Sunday, June 14, 2020

Learning about k8s





Today in agile teams is crucial embracing a GitOps Model to achieve a major level of maturity of process development, and thus evolving the product faster, the goals should be small in the way we could iterate over it.
When I write about “maturity levels” I refer to automation of traceability, configuration, and secret management, least privilege access.
The term GitOps was coined by Alexis Richardson at Weaveworks around 2017 [1] where he explained that. 
Some people could see the GitOps term like the next level in the process development, I think could be a level up from the “DevOps” term in the process development. 
It is a new way of looking at the operation process.


Before dive into something practical we need to recall which are the principles of GitOps:

Infrastructure as code (IaC): allows us to treat the configuration of infrastructure and deployment of code in the same way how we usually manage the software development process using a familiar tool: Git. Some references you could find definitions like “Git as a single source of truth” this means using Git to operate almost everything, even configuration, and secrets.

Self-Service: GitOps flow aims to break the barrier by automating and making it self-service (a pull request and code review). In this way, we as developers are close to the operation or deployment of environments in a simple way.

Declarative infrastructure configuration: In several references they recommend the use of a pure declarative infrastructure configuration, is an easy and simple way to map the state of our deployment and is more intuitive. This type of configuration lets us do code review, comments and pull requests of configuration files.

Observability: We need software agents to ensure correctness and alert on divergence in our system, we need alerts, healthchecks, that inform us if something went wrong with some element or application, checking through Git the desired state of system against the actual state, and doing the best to self-healing.

Taking this into account you could improve stability, higher reliability, consistency, and Standardization, also this could enhance the development experience making transparent the deployment process (with a commit approved you could deploy in a simple way, because Git is the source of true).

We could use these principles without using kubernetes, You could choose the tech stack that adjusts more to your situation or platform.
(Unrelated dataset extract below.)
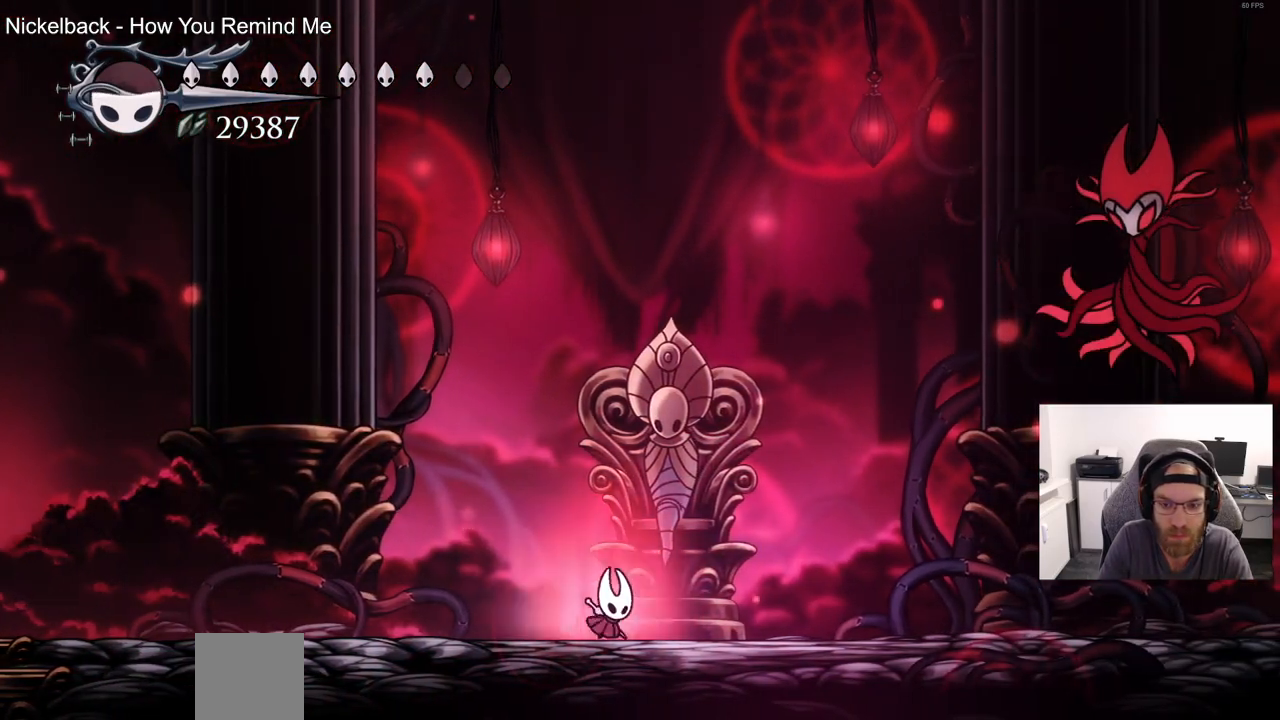
{"buttons": ["DPAD_RIGHT"], "left_stick": "center", "right_stick": "center", "events": []}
In this blog we use minikube in a practical way making a review about subjects on GitOps and how kubernetes (minikube) help us to understand the flow of gitops.

Kubernetes was first developed by a team at Google, they called Borg around 2003 [2] in the middle of 2014 Google presented Borg in an open-source version called “Kubernetes” the definition is “Kubernetes is an open-source reference implementation of container cluster management.”[3] In several bibliographies you could find Kubernetes term abbreviated like “k8s” so from now on I will refer to Kubernetes in this way.

The k8s cluster should subscribe to changes made in a repository. So the first requirement we have is having a Git repository. You could use github[5], gitlab[4], bitbucket [6]. Second you need to install minikube, this is a software that lets you try basic commands from a k8s cluster and test the development workflow[7].

Install minikube:  


curl -LO https://storage.googleapis.com/minikube/releases/latest/minikube_latest_amd64.deb
sudo dpkg -i minikube_latest_amd64.deb


After this you could see something like this:


Selecting previously unselected package minikube.
(Reading database ... 332649 files and directories currently installed.)
Preparing to unpack minikube_latest_amd64.deb ...
Unpacking minikube (1.11.0) ...
Setting up minikube (1.11.0) ...


You could choose how to use minikube, I mean how k8s will compose the pod (later we see this term), only you have to set up the driver.

Stable drivers are docker, virtualbox, VMWare, Parallels, kvm, Hyperkit, Hyper-V. In an experimental and active development is podman.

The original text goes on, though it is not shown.